# What the exercise asks
Reproduce every record below word for word and include no pictures.

Stored data entries:
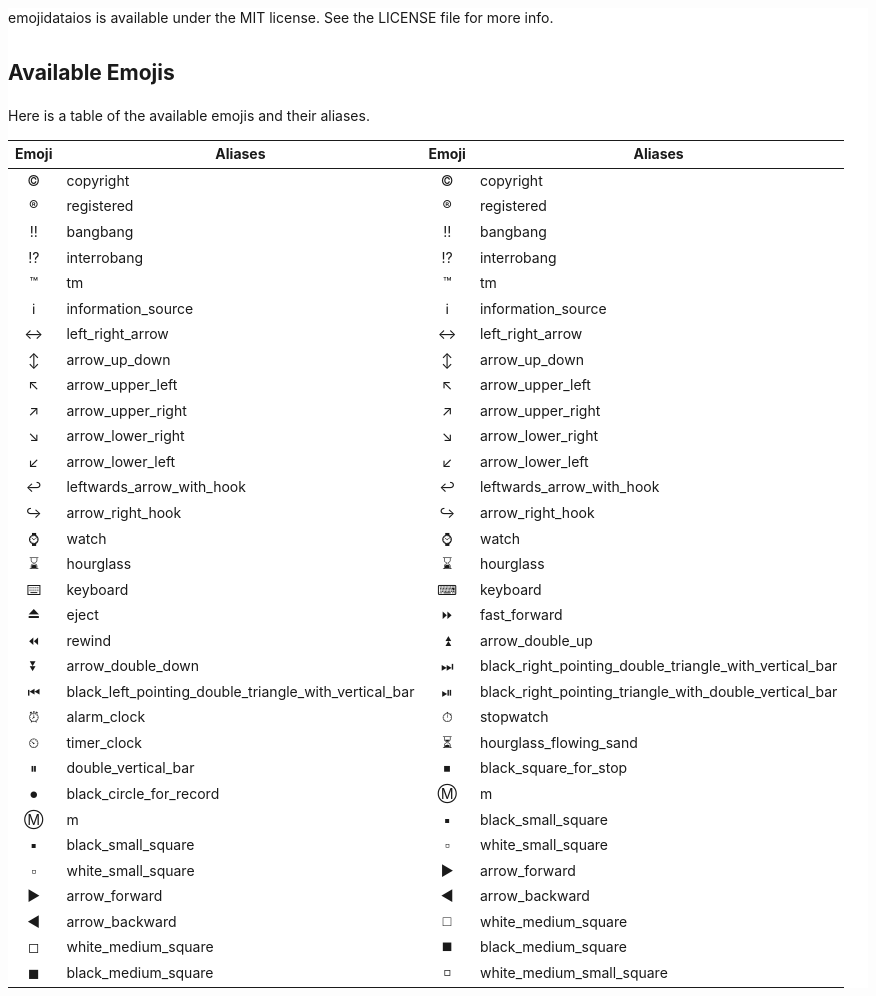 emojidataios is available under the MIT license. See the LICENSE file for more info.


## Available Emojis

Here is a table of the available emojis and their aliases.

| Emoji | Aliases | Emoji | Aliases |
| :---: | ------- | :---: | ------- |
| ©️ | copyright | © | copyright |
| ®️ | registered | ® | registered |
| ‼️ | bangbang | ‼ | bangbang |
| ⁉️ | interrobang | ⁉ | interrobang |
| ™️ | tm | ™ | tm |
| ℹ️ | information_source | ℹ | information_source |
| ↔️ | left_right_arrow | ↔ | left_right_arrow |
| ↕️ | arrow_up_down | ↕ | arrow_up_down |
| ↖️ | arrow_upper_left | ↖ | arrow_upper_left |
| ↗️ | arrow_upper_right | ↗ | arrow_upper_right |
| ↘️ | arrow_lower_right | ↘ | arrow_lower_right |
| ↙️ | arrow_lower_left | ↙ | arrow_lower_left |
| ↩️ | leftwards_arrow_with_hook | ↩ | leftwards_arrow_with_hook |
| ↪️ | arrow_right_hook | ↪ | arrow_right_hook |
| ⌚️ | watch | ⌚ | watch |
| ⌛️ | hourglass | ⌛ | hourglass |
| ⌨️ | keyboard | ⌨ | keyboard |
| ⏏ | eject | ⏩ | fast_forward |
| ⏪ | rewind | ⏫ | arrow_double_up |
| ⏬ | arrow_double_down | ⏭ | black_right_pointing_double_triangle_with_vertical_bar |
| ⏮ | black_left_pointing_double_triangle_with_vertical_bar | ⏯ | black_right_pointing_triangle_with_double_vertical_bar |
| ⏰ | alarm_clock | ⏱ | stopwatch |
| ⏲ | timer_clock | ⏳ | hourglass_flowing_sand |
| ⏸ | double_vertical_bar | ⏹ | black_square_for_stop |
| ⏺ | black_circle_for_record | Ⓜ️ | m |
| Ⓜ | m | ▪️ | black_small_square |
| ▪ | black_small_square | ▫️ | white_small_square |
| ▫ | white_small_square | ▶️ | arrow_forward |
| ▶ | arrow_forward | ◀️ | arrow_backward |
| ◀ | arrow_backward | ◻️ | white_medium_square |
| ◻ | white_medium_square | ◼️ | black_medium_square |
| ◼ | black_medium_square | ◽️ | white_medium_small_square |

# Your response
 emojidataios is available under the MIT license. See the LICENSE file for more info.


## Available Emojis

Here is a table of the available emojis and their aliases.

| Emoji | Aliases | Emoji | Aliases |
| :---: | ------- | :---: | ------- |
| ©️ | copyright | © | copyright |
| ®️ | registered | ® | registered |
| ‼️ | bangbang | ‼ | bangbang |
| ⁉️ | interrobang | ⁉ | interrobang |
| ™️ | tm | ™ | tm |
| ℹ️ | information_source | ℹ | information_source |
| ↔️ | left_right_arrow | ↔ | left_right_arrow |
| ↕️ | arrow_up_down | ↕ | arrow_up_down |
| ↖️ | arrow_upper_left | ↖ | arrow_upper_left |
| ↗️ | arrow_upper_right | ↗ | arrow_upper_right |
| ↘️ | arrow_lower_right | ↘ | arrow_lower_right |
| ↙️ | arrow_lower_left | ↙ | arrow_lower_left |
| ↩️ | leftwards_arrow_with_hook | ↩ | leftwards_arrow_with_hook |
| ↪️ | arrow_right_hook | ↪ | arrow_right_hook |
| ⌚️ | watch | ⌚ | watch |
| ⌛️ | hourglass | ⌛ | hourglass |
| ⌨️ | keyboard | ⌨ | keyboard |
| ⏏ | eject | ⏩ | fast_forward |
| ⏪ | rewind | ⏫ | arrow_double_up |
| ⏬ | arrow_double_down | ⏭ | black_right_pointing_double_triangle_with_vertical_bar |
| ⏮ | black_left_pointing_double_triangle_with_vertical_bar | ⏯ | black_right_pointing_triangle_with_double_vertical_bar |
| ⏰ | alarm_clock | ⏱ | stopwatch |
| ⏲ | timer_clock | ⏳ | hourglass_flowing_sand |
| ⏸ | double_vertical_bar | ⏹ | black_square_for_stop |
| ⏺ | black_circle_for_record | Ⓜ️ | m |
| Ⓜ | m | ▪️ | black_small_square |
| ▪ | black_small_square | ▫️ | white_small_square |
| ▫ | white_small_square | ▶️ | arrow_forward |
| ▶ | arrow_forward | ◀️ | arrow_backward |
| ◀ | arrow_backward | ◻️ | white_medium_square |
| ◻ | white_medium_square | ◼️ | black_medium_square |
| ◼ | black_medium_square | ◽️ | white_medium_small_square |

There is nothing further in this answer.